LADIES, dust off your shoulder pads and guys, find yourselves a stetson because we're all off to Dallas. More specifically, we're all off to the 1980s again because the most famous US TV show of that era is returning to our screens again.
You might have spent the past 20 years wondering who shot JR but it doesn't matter any more because the actor Larry Hagman is back to take part in a pilot that will feature the next generation of the Ewing family.
It's bizarrely appropriate, don't you think?
After all, everything else in this paralysed country of ours has returned to 1980s levels, especially our economy.
In the past year we've seen a dramatic drop in living standards.
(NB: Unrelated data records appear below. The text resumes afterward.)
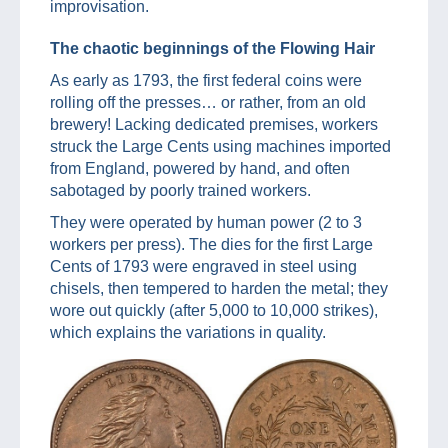
improvisation.
The chaotic beginnings of the Flowing Hair
As early as 1793, the first federal coins were
rolling off the presses… or rather, from an old
brewery! Lacking dedicated premises, workers
struck the Large Cents using machines imported
from England, powered by hand, and often
sabotaged by poorly trained workers.
They were operated by human power (2 to 3
workers per press). The dies for the first Large
Cents of 1793 were engraved in steel using
chisels, then tempered to harden the metal; they
wore out quickly (after 5,000 to 10,000 strikes),
which explains the variations in quality.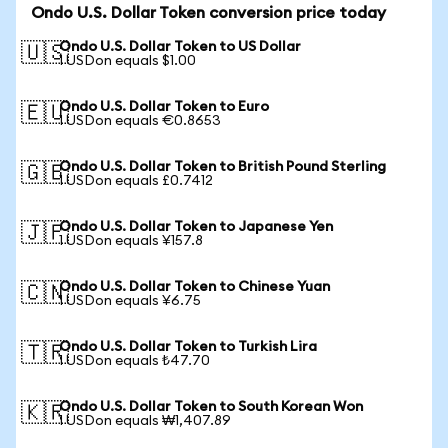
Ondo U.S. Dollar Token conversion price today
Ondo U.S. Dollar Token to US Dollar
🇺🇸
1 USDon equals $1.00
Ondo U.S. Dollar Token to Euro
🇪🇺
1 USDon equals €0.8653
Ondo U.S. Dollar Token to British Pound Sterling
🇬🇧
1 USDon equals £0.7412
Ondo U.S. Dollar Token to Japanese Yen
🇯🇵
1 USDon equals ¥157.8
Ondo U.S. Dollar Token to Chinese Yuan
🇨🇳
1 USDon equals ¥6.75
Ondo U.S. Dollar Token to Turkish Lira
🇹🇷
1 USDon equals ₺47.70
Ondo U.S. Dollar Token to South Korean Won
🇰🇷
1 USDon equals ₩1,407.89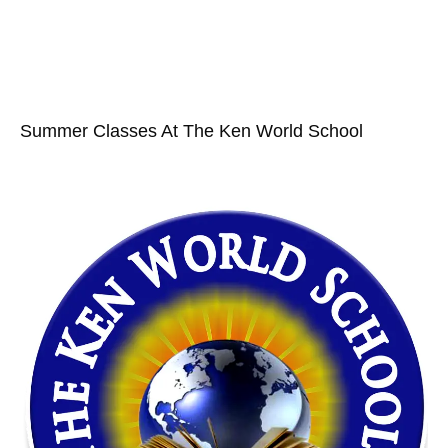
Summer Classes At The Ken World School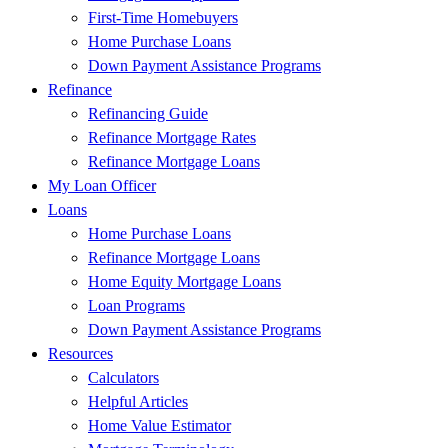
First-Time Homebuyers
Home Purchase Loans
Down Payment Assistance Programs
Refinance
Refinancing Guide
Refinance Mortgage Rates
Refinance Mortgage Loans
My Loan Officer
Loans
Home Purchase Loans
Refinance Mortgage Loans
Home Equity Mortgage Loans
Loan Programs
Down Payment Assistance Programs
Resources
Calculators
Helpful Articles
Home Value Estimator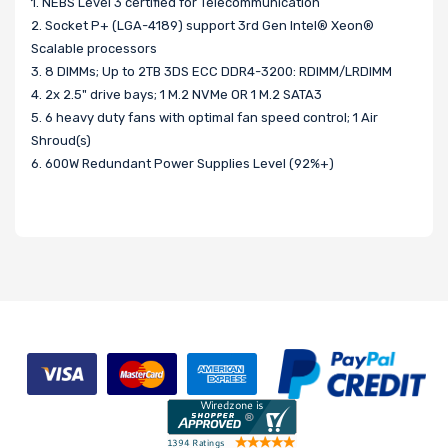
1. NEBS Level 3 certified for Telecommunication
2. Socket P+ (LGA-4189) support 3rd Gen Intel® Xeon®
Scalable processors
3. 8 DIMMs; Up to 2TB 3DS ECC DDR4-3200: RDIMM/LRDIMM
4. 2x 2.5" drive bays; 1 M.2 NVMe OR 1 M.2 SATA3
5. 6 heavy duty fans with optimal fan speed control; 1 Air
Shroud(s)
6. 600W Redundant Power Supplies Level (92%+)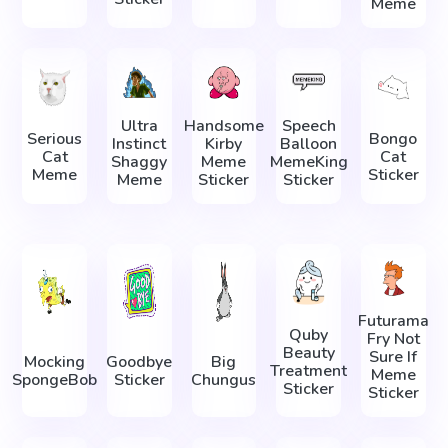
Meme
Ultra
Handsome
Speech
Serious
Bongo
Instinct
Kirby
Balloon
Cat
Cat
Shaggy
Meme
MemeKing
Meme
Sticker
Meme
Sticker
Sticker
Futurama
Quby
Fry Not
Beauty
Sure If
Mocking
Goodbye
Big
Treatment
Meme
SpongeBob
Sticker
Chungus
Sticker
Sticker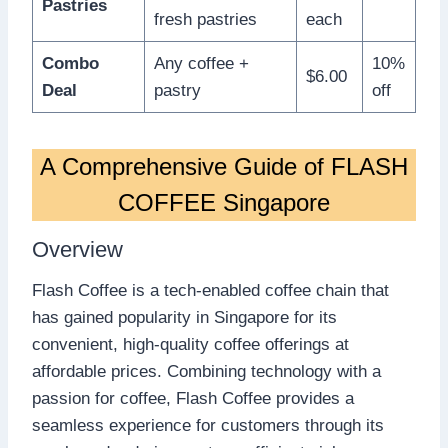
Pastries
fresh pastries
each
Combo
Any coffee +
10%
$6.00
Deal
pastry
off
A Comprehensive Guide of FLASH
COFFEE Singapore
Overview
Flash Coffee is a tech-enabled coffee chain that
has gained popularity in Singapore for its
convenient, high-quality coffee offerings at
affordable prices. Combining technology with a
passion for coffee, Flash Coffee provides a
seamless experience for customers through its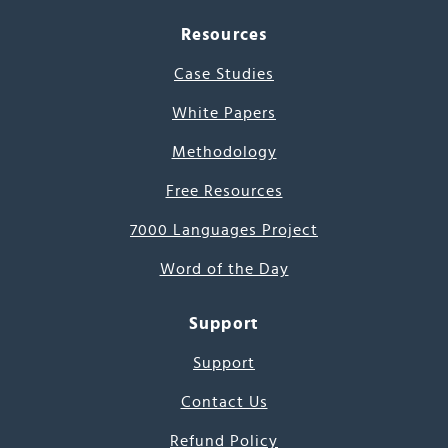
Resources
Case Studies
White Papers
Methodology
Free Resources
7000 Languages Project
Word of the Day
Support
Support
Contact Us
Refund Policy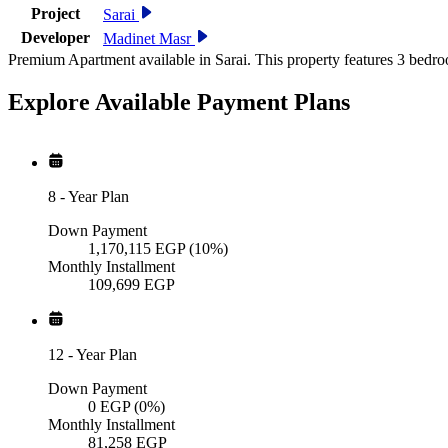
Project
Sarai
Developer
Madinet Masr
Premium Apartment available in Sarai. This property features 3 bedro
Explore Available
Payment
Plans
8
-
Year Plan
Down Payment
1,170,115
EGP
(10%)
Monthly Installment
109,699
EGP
12
-
Year Plan
Down Payment
0
EGP
(0%)
Monthly Installment
81,258
EGP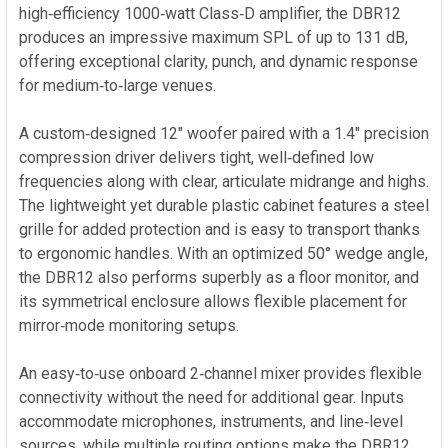
ADD
high‑efficiency 1000‑watt Class‑D amplifier, the DBR12
SELECTED
produces an impressive maximum SPL of up to 131 dB,
TO CART
offering exceptional clarity, punch, and dynamic response
for medium‑to‑large venues.
A custom‑designed 12" woofer paired with a 1.4" precision
compression driver delivers tight, well‑defined low
frequencies along with clear, articulate midrange and highs.
The lightweight yet durable plastic cabinet features a steel
grille for added protection and is easy to transport thanks
to ergonomic handles. With an optimized 50° wedge angle,
the DBR12 also performs superbly as a floor monitor, and
its symmetrical enclosure allows flexible placement for
mirror‑mode monitoring setups.
An easy‑to‑use onboard 2‑channel mixer provides flexible
connectivity without the need for additional gear. Inputs
accommodate microphones, instruments, and line‑level
sources, while multiple routing options make the DBR12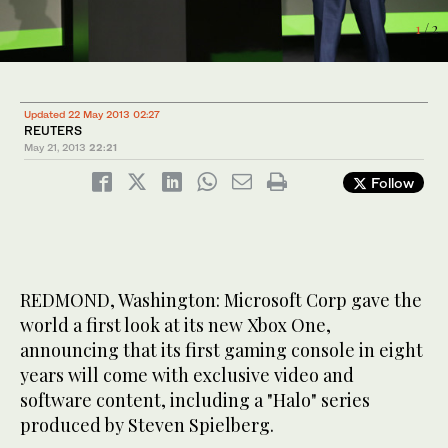
1
/ 2
2
/ 2
Updated 22 May 2013 02:27
REUTERS
May 21, 2013
22:21
Follow
REDMOND, Washington: Microsoft Corp gave the
world a first look at its new Xbox One,
announcing that its first gaming console in eight
years will come with exclusive video and
software content, including a "Halo" series
produced by Steven Spielberg.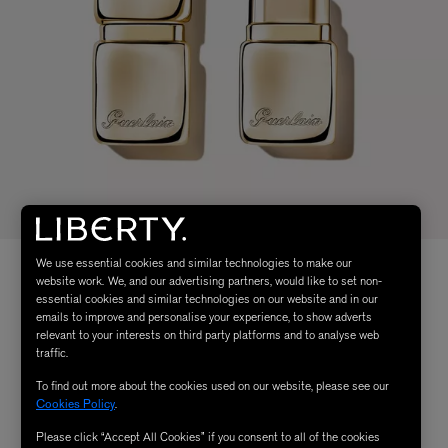
We use essential cookies and similar technologies to make our
website work. We, and our advertising partners, would like to set non-
essential cookies and similar technologies on our website and in our
emails to improve and personalise your experience, to show adverts
relevant to your interests on third party platforms and to analyse web
traffic.
To find out more about the cookies used on our website, please see our
Cookies Policy
.
Please click “Accept All Cookies” if you consent to all of the cookies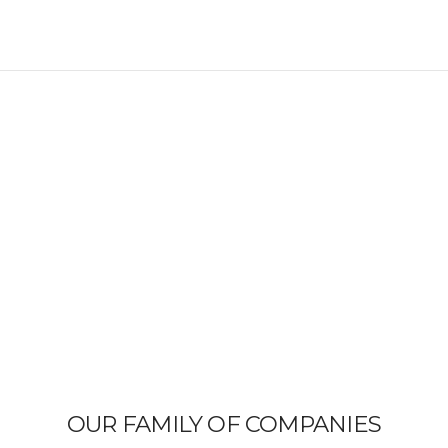
OUR FAMILY OF COMPANIES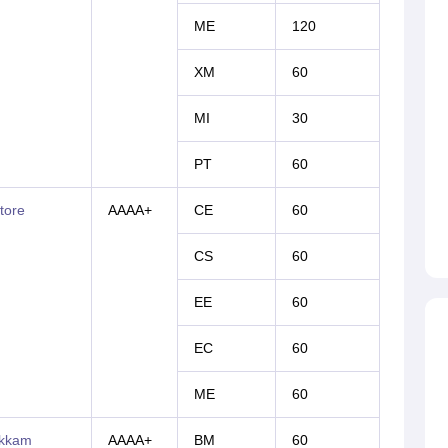
ME
120
XM
60
MI
30
PT
60
tore
AAAA+
CE
60
CS
60
EE
60
EC
60
ME
60
akkam
AAAA+
BM
60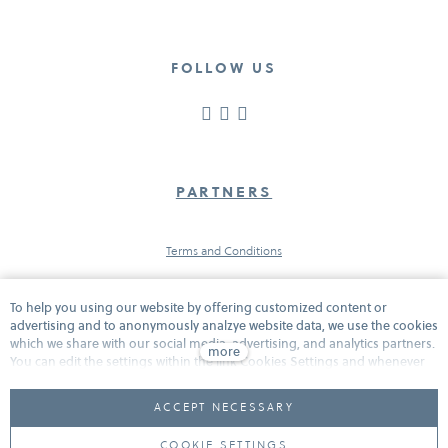
FOLLOW US
PARTNERS
Terms and Conditions
To help you using our website by offering customized content or
Protection of personal data
advertising and to anonymously analzye website data, we use the cookies
which we share with our social media, advertising, and analytics partners.
more
You can edit the settings within the link Cookies Settings and whenever
you change it in the footer of the site. See our General Data Protection
Cookies
Policy for more details. Do you agree with the use of cookies?
ACCEPT NECESSARY
COOKIE SETTINGS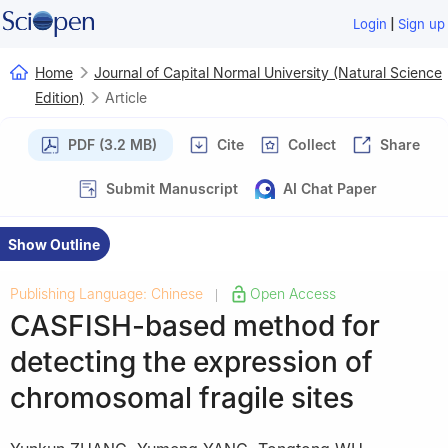
|
Login
Sign up
Home
Journal of Capital Normal University (Natural Science
Edition)
Article
PDF (3.2 MB)
Cite
Collect
Share
Submit Manuscript
AI Chat Paper
Show Outline
Publishing Language: Chinese
Open Access
|
CASFISH-based method for
detecting the expression of
chromosomal fragile sites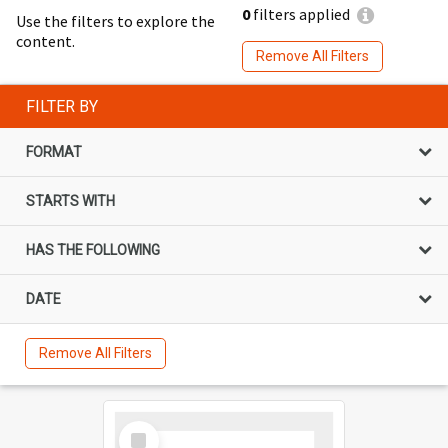
0
filters applied
Use the filters to explore the
content.
Remove All Filters
FILTER BY
FORMAT
STARTS WITH
HAS THE FOLLOWING
DATE
Remove All Filters
Select
Item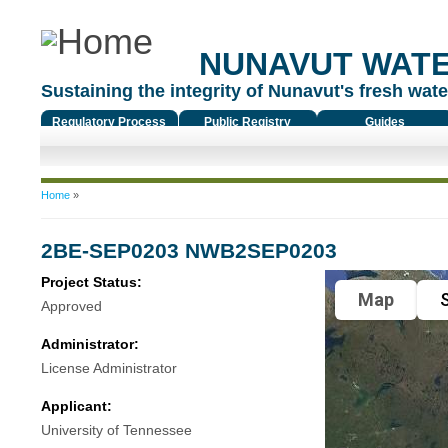
NUNAVUT WAT
Sustaining the integrity of Nunavut's fresh water
Regulatory Process
Public Registry
Guides
You are here
Home
»
2BE-SEP0203 NWB2SEP0203
Project Status:
Map
S
Approved
Administrator:
License Administrator
Applicant:
University of Tennessee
Out of necessity, we've reverted to the 1980s way of doing things: cooking at home instead of forking out hard-earned cash in fancy restaurants; mending our torn or ripped clothes instead of replacing them with new gear and observing terrifyingly long dole queues full of despairing faces.
Don't be fooled by the fact that they axed The Den. The figures on the calendar might say 2011 but we're well and truly stuck in the grey, staid bleakness of the 1980s.
I probably should have sensed trouble when The Commitments announced their reunion. But now that Dallas has returned, the whole sorry saga has come full circle.
It seems the brains behind this hit TV show have decided that if we're all stuck in 1980s-esque recession we might as well suffer through 1980s "entertainment".
And if you've been sleeping soundly in recent months, perhaps now would be a good time to prepare for a bout of insomnia.
Because if there's one thing guaranteed to halt your sleep and induce nightmares, it's the spectacle of the terrifying Sue-Ellen aggressively stroking her whiskey glass.
To a generation of kids in the 1980s, that woman and her freakishly large shoulder pads was far scarier than any gremlins or ghosts. And now she's back, along with the gentle Bobby. But this time, they'll be the minor plays in a show that will focus on their children as they battle for control of the family empire.
Well at least nothing has changed there then, because us mere mortals will still watch the TV screen in a fog of jealous rage that we're not rich enough to live on a ranch like Southfork.
Let's face it, the 1980s gloom is here to stay. We might have thought we'd progress dramatically in 20 years and that looking at Dallas in 2011 would be like viewing carbon copies of our rich, successful selves, albeit with fewer cowboy accoutrements.
Little did we know we'd enjoy the high life and the boom times and come crashing back to earth by the time Dallas rolled around again.
Sure the vintage soap has a new hottie in the shape of Jordana Brewster, but thanks to the return of that smarmy JR, our misery, carefully cultivated over the past few painful years, is finally complete.
Can we turn the time machine off now?